C’est une véritable levée de boucliers qui a accueilli l’enquête sur l’antisémitisme dans l’ESR, commandée par le ministre P. Baptiste et mise en œuvre par le CEVIPOF et l’institut de sondage IFOP, sous la responsabilité de la Direction générale de la Recherche et de l’Innovation. Les présidences d’universités et des organismes de recherche (CNRS, etc.) ont reçu un courrier daté du 18 novembre contenant le lien de l’enquête et ont été invitées à le diffuser à tous leurs personnels (BIATSS et enseignant·es chercheur·es) et étudiant·es, la DGRI pointant la nécessité d’obtenir un nombre important de réponses.
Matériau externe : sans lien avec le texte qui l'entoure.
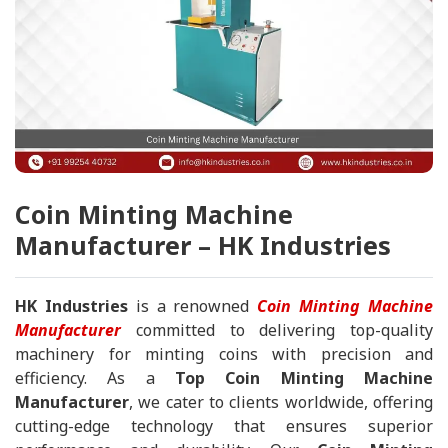
Coin Minting Machine
Manufacturer – HK Industries
HK Industries
is a renowned
Coin Minting Machine
Manufacturer
committed to delivering top-quality
machinery for minting coins with precision and
efficiency. As a
Top Coin Minting Machine
Manufacturer
, we cater to clients worldwide, offering
cutting-edge technology that ensures superior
Mais dès le 20 novembre, France Université (l’association des président·es d’universités) a pris la décision de ne pas relayer le questionnaire comme demandé, en expliquant que si « les enquêtes sont indispensables pour combattre le plus efficacement possible l’antisémitisme et toutes les formes de haine et de discriminations. Elles doivent dès lors faire preuve de la plus grande rigueur méthodologique et juridique. »
Dans le même temps, les réactions syndicales, les associations disciplinaires et de défense des droits de l’homme, des personnalités scientifiques ont fait connaître leur opposition à ce questionnaire, et ont demandé son retrait par la DGRI.
Le problème ? D’après Nonna Mayer et Vincent Tiberj1, chercheur·es spécialistes de l’antisémitisme, le questionnaire pose des problèmes graves : « mélange de registres, imposition de problématiques (poser des questions que les sondés ne se posent pas ou ne comprennent pas), non prise en compte des sans réponses, questions pouvant être comprises de diverses manières », de nature à fausser et instrumentaliser les réponses.
Rajoutons à cela le caractère illégal du questionnement des agent·es de la fonction publique par leur autorité de tutelle sur leurs convictions politiques et religieuses, et l’absence de réelle garantie d’anonymat des répondant·es.
Malgré ces critiques quasi unanimes, le questionnaire a été diffusé auprès des personnels et étudiant·es des universités d’Artois, Bretagne-Sud, et du Havre et à l’INSA de Toulouse. Le 28 novembre, les syndicats de l’ESR de la FSU (SNESUP, SNASUB, SNCS) aux côtés de la LDH, entre autres, ont déposé un référé au Conseil d’État, demandant le retrait de l’enquête. Il a fallu attendre le 2 décembre pour que le lien soit désactivé, et soit remplacé par le commentaire laconique suivant « Il a été convenu de mettre un terme à l’enquête ».